** Start Document **

Yozefu Mayanja (born 30 April 1979), better known by the stage name Jose Chameleone, is a Ugandan AfroBeat artist and musician. Chameleone sings in Luganda, English and Swahili.

He started his music career in  1998 in Kenya with the Ogopa Deejays, a Kenyan record label then. Chameleone's music style is a mixture of Ugandan folk, central African rumba, zouk, and   reggae.

Early life and education 
Joseph Mayanja was born to Gerald and Prossy Mayanja on 30 April 1979 in Kampala district. He is 4th out of 8 children. He went to Nakasero Primary School, Mengo Senior Secondary School, Kawempe Muslim Senior Secondary School, Katikamu Seventh Day Adventist Senior Secondary School, and Progressive Senior Secondary School. He is also recognised for the composition of Kawempe Muslim Secondary School anthem.

Musical career

Chameleone's career began in 1996 as a DJ at the Missouri night club in Kampala. Later he moved to Kenya where he got signed to the Kenyan record label Ogopa Deejays, which released his first single, "Bageya" that featured Kenyan artist Redsan. Throughout the years he has had record selling albums locally like Mama Mia, Mambo Bado, Jamila, Kipepeo, Bageya, Shida za Dunia, Bayuda, and Njo Karibu. Although his music is popular all over the African continent, the majority of his fans/listeners are mainly from the central part of Africa (Democratic Republic of Congo, Rwanda, Burundi, Kenya, Uganda and Tanzania).

** End Document **
** Start Stored data **

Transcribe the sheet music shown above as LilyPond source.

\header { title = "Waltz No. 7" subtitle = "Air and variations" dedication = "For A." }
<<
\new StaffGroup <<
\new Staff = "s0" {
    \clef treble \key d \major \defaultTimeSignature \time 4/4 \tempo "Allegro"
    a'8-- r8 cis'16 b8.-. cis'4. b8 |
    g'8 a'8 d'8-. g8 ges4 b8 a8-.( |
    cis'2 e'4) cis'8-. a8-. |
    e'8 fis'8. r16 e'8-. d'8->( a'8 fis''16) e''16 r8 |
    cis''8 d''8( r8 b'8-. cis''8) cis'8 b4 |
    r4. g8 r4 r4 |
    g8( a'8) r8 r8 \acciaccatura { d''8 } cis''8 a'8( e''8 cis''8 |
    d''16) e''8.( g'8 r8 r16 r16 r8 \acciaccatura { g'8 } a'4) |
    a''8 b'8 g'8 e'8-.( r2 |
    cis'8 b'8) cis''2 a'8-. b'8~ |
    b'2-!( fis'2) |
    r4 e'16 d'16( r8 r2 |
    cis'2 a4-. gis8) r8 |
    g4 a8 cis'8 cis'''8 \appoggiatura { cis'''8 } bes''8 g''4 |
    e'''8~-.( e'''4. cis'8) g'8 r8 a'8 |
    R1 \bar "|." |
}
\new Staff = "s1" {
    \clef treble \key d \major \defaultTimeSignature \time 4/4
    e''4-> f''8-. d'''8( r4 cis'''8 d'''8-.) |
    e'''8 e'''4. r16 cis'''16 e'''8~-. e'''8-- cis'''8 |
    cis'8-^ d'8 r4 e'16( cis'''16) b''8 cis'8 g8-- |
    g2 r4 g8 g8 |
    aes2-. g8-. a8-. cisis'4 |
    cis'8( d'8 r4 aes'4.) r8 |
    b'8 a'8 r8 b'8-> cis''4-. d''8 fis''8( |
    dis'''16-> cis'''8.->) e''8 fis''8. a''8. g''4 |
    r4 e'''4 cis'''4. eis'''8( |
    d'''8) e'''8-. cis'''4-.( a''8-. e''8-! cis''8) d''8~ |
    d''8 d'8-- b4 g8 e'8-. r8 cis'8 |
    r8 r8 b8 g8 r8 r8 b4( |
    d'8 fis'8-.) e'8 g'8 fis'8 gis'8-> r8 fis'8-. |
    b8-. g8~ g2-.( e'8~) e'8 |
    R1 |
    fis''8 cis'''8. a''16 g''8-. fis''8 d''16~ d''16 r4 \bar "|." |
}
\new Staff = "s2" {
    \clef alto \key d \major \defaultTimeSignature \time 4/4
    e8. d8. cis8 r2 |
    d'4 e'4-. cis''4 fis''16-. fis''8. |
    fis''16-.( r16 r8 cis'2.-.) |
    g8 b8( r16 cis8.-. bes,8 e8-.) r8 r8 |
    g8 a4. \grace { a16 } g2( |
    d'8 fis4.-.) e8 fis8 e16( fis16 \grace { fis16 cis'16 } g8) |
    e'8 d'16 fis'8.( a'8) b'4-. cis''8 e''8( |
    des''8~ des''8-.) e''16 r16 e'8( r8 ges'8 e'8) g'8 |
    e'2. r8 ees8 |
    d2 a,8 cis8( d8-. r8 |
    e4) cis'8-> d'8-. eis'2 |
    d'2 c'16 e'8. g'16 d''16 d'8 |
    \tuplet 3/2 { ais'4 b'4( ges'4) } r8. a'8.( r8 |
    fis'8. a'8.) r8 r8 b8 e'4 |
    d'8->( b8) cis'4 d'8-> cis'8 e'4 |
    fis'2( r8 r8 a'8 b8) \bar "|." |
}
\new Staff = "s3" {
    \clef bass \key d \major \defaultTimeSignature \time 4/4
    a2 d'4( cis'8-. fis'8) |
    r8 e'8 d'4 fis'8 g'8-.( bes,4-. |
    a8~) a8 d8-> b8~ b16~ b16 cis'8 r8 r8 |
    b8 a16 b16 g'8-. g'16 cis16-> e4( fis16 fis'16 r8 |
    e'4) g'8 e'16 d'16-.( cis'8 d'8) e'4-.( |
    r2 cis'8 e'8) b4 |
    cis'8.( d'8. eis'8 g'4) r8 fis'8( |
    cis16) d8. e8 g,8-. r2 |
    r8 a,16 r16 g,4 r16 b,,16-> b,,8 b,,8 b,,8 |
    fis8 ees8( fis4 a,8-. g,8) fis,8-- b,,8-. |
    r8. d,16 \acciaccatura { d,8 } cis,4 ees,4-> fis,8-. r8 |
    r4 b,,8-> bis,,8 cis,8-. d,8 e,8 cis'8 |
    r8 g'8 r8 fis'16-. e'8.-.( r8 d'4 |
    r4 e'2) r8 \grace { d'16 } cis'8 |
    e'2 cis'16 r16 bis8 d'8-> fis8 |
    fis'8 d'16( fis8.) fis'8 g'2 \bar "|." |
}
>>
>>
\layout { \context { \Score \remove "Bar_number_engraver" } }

** End Stored data **

Task directions
Copy the Jose Chameleone text word for word from "Early life and" up to and including "Secondary School anthem.".

Output
Early life and education 
Joseph Mayanja was born to Gerald and Prossy Mayanja on 30 April 1979 in Kampala district. He is 4th out of 8 children. He went to Nakasero Primary School, Mengo Senior Secondary School, Kawempe Muslim Senior Secondary School, Katikamu Seventh Day Adventist Senior Secondary School, and Progressive Senior Secondary School. He is also recognised for the composition of Kawempe Muslim Secondary School anthem.